“Initial reaction — shock, surprise, sadness,” Aye said Monday. “It just wasn’t something that was expected.”
Lavell White, 22, and Ali Mohammed, 19, were booked on suspicion of homicide in Santa Barbara County Jail with bail set at $1 million. They are accused to in the fatal shooting of Terence Richardson, 23, Santa Maria on Dec. 30.
Both players have been removed from the team and their teammates remain shocked and surprised.
“I mean it still hasn’t completely set in for any of us,” Aye said. “Just utter disbelief.”
On behalf of the Bulldog Athletics family, Aye began Monday’s press conference offering “our deepest condolences to the Richardson family.” Richardson is a former student at Hancock College, officials have said.

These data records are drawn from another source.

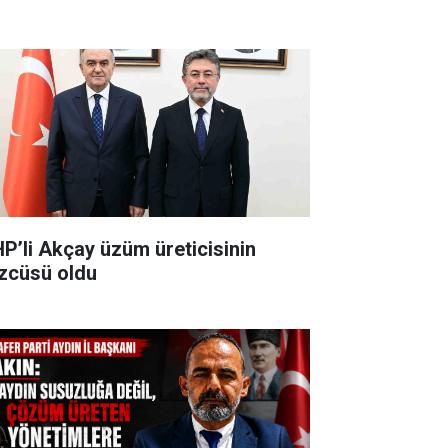
P’li Akçay üzüm üreticisinin
zcüsü oldu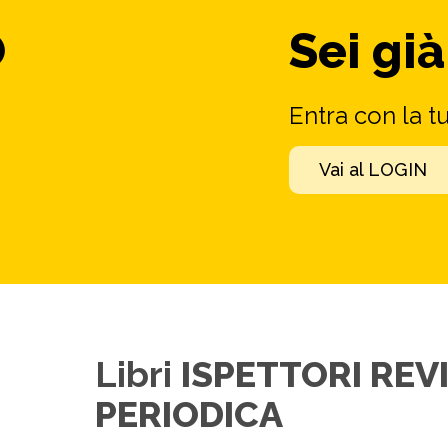
O
Sei già
Entra con la t
Vai al LOGIN
Libri
ISPETTORI REV
PERIODICA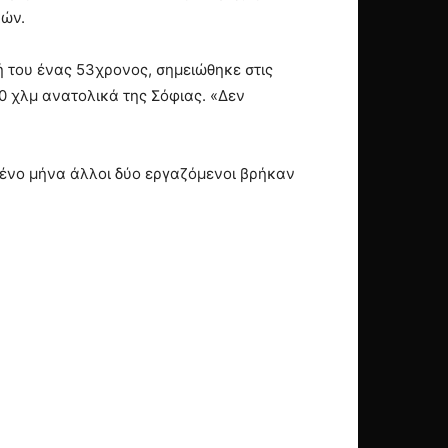
κών.
 του ένας 53χρονος, σημειώθηκε στις
0 χλμ ανατολικά της Σόφιας. «Δεν
μένο μήνα άλλοι δύο εργαζόμενοι βρήκαν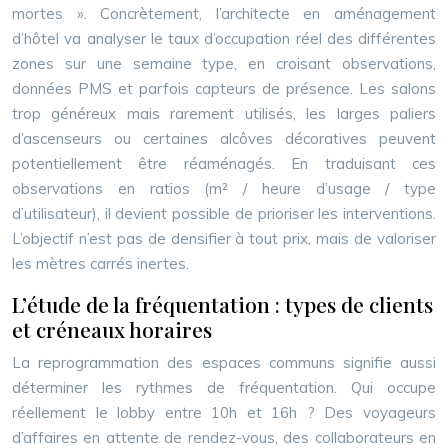
mortes ». Concrètement, l’architecte en aménagement
d’hôtel va analyser le taux d’occupation réel des différentes
zones sur une semaine type, en croisant observations,
données PMS et parfois capteurs de présence. Les salons
trop généreux mais rarement utilisés, les larges paliers
d’ascenseurs ou certaines alcôves décoratives peuvent
potentiellement être réaménagés. En traduisant ces
observations en ratios (m² / heure d’usage / type
d’utilisateur), il devient possible de prioriser les interventions.
L’objectif n’est pas de densifier à tout prix, mais de valoriser
les mètres carrés inertes.
L’étude de la fréquentation : types de clients
et créneaux horaires
La reprogrammation des espaces communs signifie aussi
déterminer les rythmes de fréquentation. Qui occupe
réellement le lobby entre 10h et 16h ? Des voyageurs
d’affaires en attente de rendez-vous, des collaborateurs en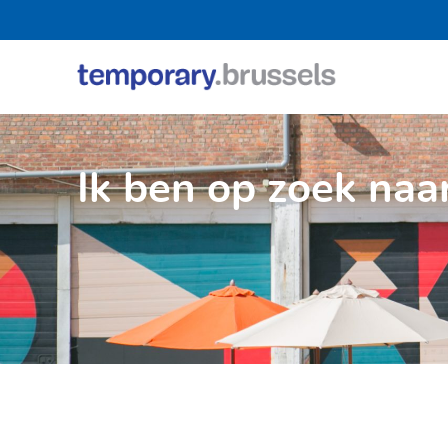
Loket
tijdelijk
gebruik
Ik ben op zoek naa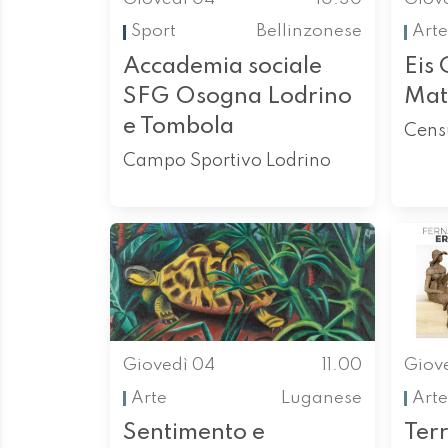
Sport
Bellinzonese
Arte
Accademia sociale
Eis 
SFG Osogna Lodrino
Mat
e Tombola
Censu
Campo Sportivo Lodrino
Giovedì 04
11.00
Giov
Arte
Luganese
Arte
Sentimento e
Ter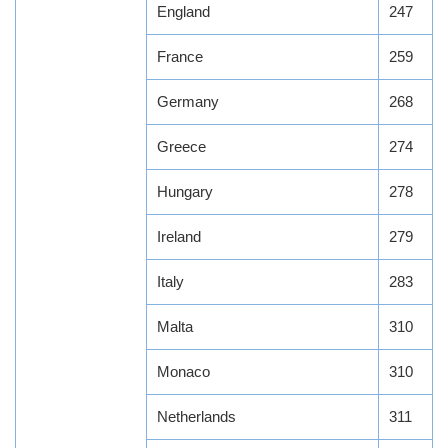
England
247
France
259
Germany
268
Greece
274
Hungary
278
Ireland
279
Italy
283
Malta
310
Monaco
310
Netherlands
311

Despite having seven guys in uniform and reeling from the recent news of the players’ arrests, the Bulldogs won against Cuesta College on Saturday.
“To see this group of young men and how they came together shortly after getting this news it remains probably one of my most proud coaching moments. … They fought with everything they had together to get a win, which they rightfully deserved.,” Aye said.
In the wake of the arrests, an outpouring of support from the Hancock, Central Coast and broader sports communities has helped.
And Aye urged people to continue to back the players with “thoughts, prayers, support — in any way possible just to let them know their community is here for them.”
The Bulldogs’ next game is at home 5 p.m. Wednesday against Ventura College.
“We can’t control anything but our attitude and our effort and that’s what we reiterated today,” Aye said, adding there might be two people in the stands or 2,000 waiting at the door. “That’s way beyond our control. That’s not what our focus is.”
The team won’t gain any new members since Aye doesn’t want to waste any redshirt players’ eligibility on a partial season.
Aye noted as the community college basketball coach and instructor, mentoring and education continues on and off the court for all students to help them become young adults.
The coach said he receives multiple contacts daily from throughout California, across the nation and even from overseas from student’s eager to join the Hancock team.
“We do actively recruit and in that process we try to do as much research as possible on everybody we didn’t actually recruit,” Aye said, adding they contact coaches, family members and others.
“In a situation like this it causes everybody to pause and pay great attention to detail,” added Athletic Director Kim Ensing, an associate dean. “That goes without saying. Our coaches do a good job when it comes to establishing a relationship with a student-athlete before they even show up here. …Our coaches and our programs have been real successful sending student-athletes from Hancock to many universities all over America.”
Hancock College has a random drug testing program, checking for use of multiple substances, Ensing added.
She said Hancock is one of very few community colleges in California to voluntarily conduct drug testing of student-athletes on a random basis.
Aye said Hancock doesn’t offer scholarships so those on the various sports teams are paying their own way.
While police said the shooting suspects were Santa Maria residents, both apparently moved here to attend Hancock.
White transferred to Hancock from Polk State College, a NJCAA Division I school in Florida where he averaged nearly 10 points and five rebounds for the Eagles. The native of Gary, Ind., had prepped at Ranier Beach High School in Seattle, according to the Western State Conference.
White had been making a reputation for himself on the court so far this season. He was named Western State Conference Male Athlete of the Week for Week No. 14 last month, with the WSC website noting, “White had a big weekend for the Bulldogs” who finished in third place at the Santa Barbara City College Tournament. White averaged 18.6 points and 7.7 rebounds a game for Hancock. In the third-place game, White had a “double-double” by making with 24 points and 12 rebounds.
In a December game as part of the 77th annual Modesto Junior College Tournament, White scored 17 points while Mohammed had 10 point in their team’s 77-65 loss to Sacramento, according to the Modesto Bee. The day before the shooting, White again had a double-double, with 24 points and 10 rebounds.
Mohammed reportedly attended Dorsey High School in Los Angeles.
Hancock officials said they are committed to “high standards and dedicated to student success with mentoring programs set up to ensure the well-bring of students.”
“As we wait for more details, we are actively reviewing all policies and procedures relating to student conduct and will look for ways to enhance our support systems for all of our students to help them make choices consistent with Allan Hancock College’s high standards for ethics, responsibility and citizenship,” the college said.